Q: Couple of questions on the Permian. You highlighted the shift in – the coming shift in rigs into New Mexico. And wondered if you could talk a little bit more about the decision to do that and the implications on the returns there versus the returns elsewhere in the Permian portfolio like the Southern Delaware and Midland basins. And also given that it’s topical, can you speak to how you see the risks associated with navigating drilling horizontal wells around areas where there are legacy vertical wells particularly in the Midland?

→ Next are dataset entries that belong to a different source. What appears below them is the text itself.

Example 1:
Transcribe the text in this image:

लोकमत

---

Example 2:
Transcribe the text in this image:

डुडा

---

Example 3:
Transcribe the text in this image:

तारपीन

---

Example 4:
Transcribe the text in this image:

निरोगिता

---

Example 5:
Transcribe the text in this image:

A: Yes. Brian, the reason for the shift to New Mexico is really kind of grounded in our capital intensity calculations. New Mexico, because of the stacked pays and very good stacked pays. It’s not like you have a primary bench and then three or four secondaries. There’s three or four primary benches that compete very well, very high returns. And so it’s that nature that drives us toward more New Mexico. Kind of second in the tier would be the Texas Delaware and then Midland basin. I mean, they’re not – those two aren’t that different, but they just have different production profiles with the wells as we drill them. That’s why we’re more dominated with our activity set over on the Delaware side.

The risks of drilling with vertical wells, a lot of the areas we’re developing are not historical vertical development or they were done in a way that you still have a lot of room between those vertical wells for not having any collision areas. A lot of our New Mexico development that we’re going to is clean acreage and very little historical development, and if it was, it was in shallower reservoirs. We’ve got a long history of this. You’ve got to remember, we’ve been in the Permian for a long time at 25,000 wells, a lot of experience dealing with both vertical and now horizontal activity.

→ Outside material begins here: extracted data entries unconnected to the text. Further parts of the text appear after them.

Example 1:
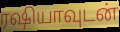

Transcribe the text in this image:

ரஷியாவுடன்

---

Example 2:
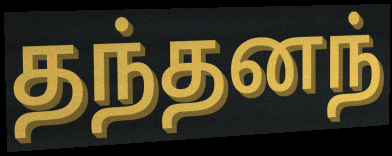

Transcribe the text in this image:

தந்தனந்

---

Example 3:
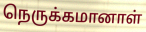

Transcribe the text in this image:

நெருக்கமானாள்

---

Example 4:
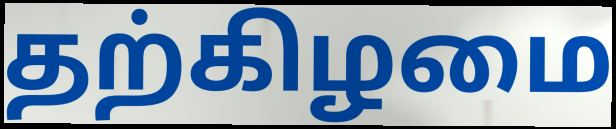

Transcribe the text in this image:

தற்கிழமை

We’re doing more horizontal activity in our legacy EOR properties and on the central base and platform. So it’s something very manageable for us, and I think the properties that we have set themselves up well for continued horizontal development.

Q: And then on the technology side, can you give us an update of some of the technology solutions that you’re deploying such as I think multilateral wells, one that you highlighted in the past? And if there’s more to say on some of the predictive analytics slide than you already said, that would be great. But, specifically, what the impact is on production or capital costs today?

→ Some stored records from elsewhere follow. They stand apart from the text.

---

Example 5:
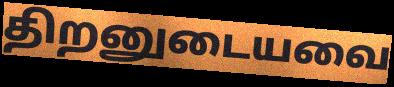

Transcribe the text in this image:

திறனுடையவை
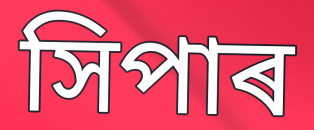
সিপাৰ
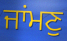
ਜਾਂਮਣੁ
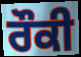
ਰੌਕੀ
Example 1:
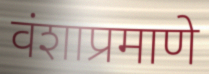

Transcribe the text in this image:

वंशाप्रमाणे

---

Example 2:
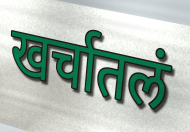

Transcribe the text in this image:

खर्चातलं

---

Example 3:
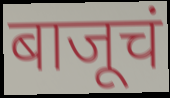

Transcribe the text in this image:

बाजूचं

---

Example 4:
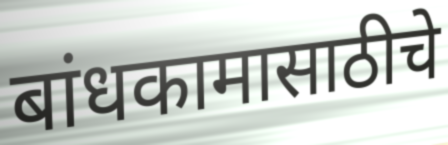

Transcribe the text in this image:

बांधकामासाठीचे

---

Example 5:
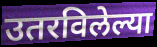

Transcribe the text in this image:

उतरविलेल्या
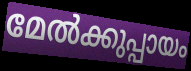
മേൽക്കുപ്പായം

A: Yes. I mean, we’ve got a great – a number of slides in the appendix that lays out the different projects that we’re working. We’ve made a lot of progress here recently in one around reservoir management of our injectants. So both in Ken’s business in Mukhaizna with steam and then Northern Oman with the water flood. And then in our EOR business with C02 floods, we’re deploying kind of the early versions of those tools that combine, essentially, low-fidelity reservoir models with the statistical models so that we can make changes in where our injectant goes on a greater frequency.

And so what that does is, it allows us to get the biggest bang for the buck for every molecule of injectant that we put in the ground. So those are starting to get rolled out. And from a technology standpoint, that’s all being done in the cloud. So from an IT standpoint, we’re able to do this work from Oman all the way back here to Houston. And again, that’s our starting point, but that technology applies to all three geographic areas.

On the drilling side, we’re pushing out our bit trajectory data analytics tools. So we’ve been through our earlier round of validating where the bit is based on surveying equipment being 45 or 60 foot behind the bit. That’s now starting to – will start beginning to get penetrated across multiple rigs. And what that does is it, again, it keeps you in zone. It allows you to build your curves more accurately because you know where you are instead of projecting where you are. And that results in better wells if you stay in zone longer. So that’s a couple of examples, but there’s a long list that we continue to push forward on the technology front.